PROVIDED TEXT:

↓

Browse Questions

# Solve the inequality for real $x: 2(2x+3) -10 < 6(x-2)$

$\begin{array}{1 1} (A)\;(4,\infty)\\(B)\;(\infty,-6)\\(C)\;(-4,\infty)\\(D)\; (-9,\infty)\end{array}$

Toolbox:
• Same Quantity can be added (a subtracted ) to (from ) both sides of the inequality with out changing the sign of the in equality.
• Same positive quantities can be multiplied or divided to both side of the in equality with out changing the sign of the inequality.
• If same negative quantity is multiplied or divided to both sides of the inequality is reversed i.e $'>'$ sign changes to $'<'$ and $'<'$ changes $'>'$ .

↑

MATERIAL SUPPLIED:
↓

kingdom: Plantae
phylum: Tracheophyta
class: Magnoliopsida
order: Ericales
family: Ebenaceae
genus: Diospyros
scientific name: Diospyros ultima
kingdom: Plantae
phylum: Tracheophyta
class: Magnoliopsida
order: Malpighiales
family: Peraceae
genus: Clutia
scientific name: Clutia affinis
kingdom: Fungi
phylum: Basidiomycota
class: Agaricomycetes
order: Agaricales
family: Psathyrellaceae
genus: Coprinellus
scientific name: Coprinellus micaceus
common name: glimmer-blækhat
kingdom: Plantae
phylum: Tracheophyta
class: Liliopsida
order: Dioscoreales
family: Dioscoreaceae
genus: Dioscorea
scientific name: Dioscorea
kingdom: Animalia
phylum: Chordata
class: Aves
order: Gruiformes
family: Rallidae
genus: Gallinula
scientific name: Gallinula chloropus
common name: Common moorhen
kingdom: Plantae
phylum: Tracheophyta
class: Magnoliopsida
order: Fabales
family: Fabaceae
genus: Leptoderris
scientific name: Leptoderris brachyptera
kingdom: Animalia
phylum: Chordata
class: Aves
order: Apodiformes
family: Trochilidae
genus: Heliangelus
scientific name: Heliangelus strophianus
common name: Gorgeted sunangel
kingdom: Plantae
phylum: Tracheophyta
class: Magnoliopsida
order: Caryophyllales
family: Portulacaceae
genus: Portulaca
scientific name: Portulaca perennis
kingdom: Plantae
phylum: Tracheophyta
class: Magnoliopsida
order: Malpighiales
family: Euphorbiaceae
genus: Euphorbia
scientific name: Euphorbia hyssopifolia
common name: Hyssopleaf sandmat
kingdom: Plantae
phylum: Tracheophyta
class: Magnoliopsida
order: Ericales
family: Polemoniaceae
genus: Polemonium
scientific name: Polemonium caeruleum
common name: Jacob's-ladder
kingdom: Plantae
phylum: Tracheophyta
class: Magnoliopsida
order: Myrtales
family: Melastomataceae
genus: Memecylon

↑

EXERCISE BRIEF: How would the inequality problem text continue after its final toolbox rule?

OUTPUT OF THE TASK:
The given inequlaity is $2(2x+3) -10 < 6 (x-2)$
$=> 4x+6 -10 < 6 (x-2)$
$=> 4x-4 < 6x -12$
$=> 4x-4+12 < 6x-12+12$
Adding $-4x$ on both sides,
=> $4x+8-4x < 6x -4x$
=> $8 < 2x$
dividing by a positive number 2 on both sides, => $4 < x$
Step 2:
All numbers greater than $4$ satisfy the given inequality
The solution set is $(4 , \infty)$
Hence A is the correct answer.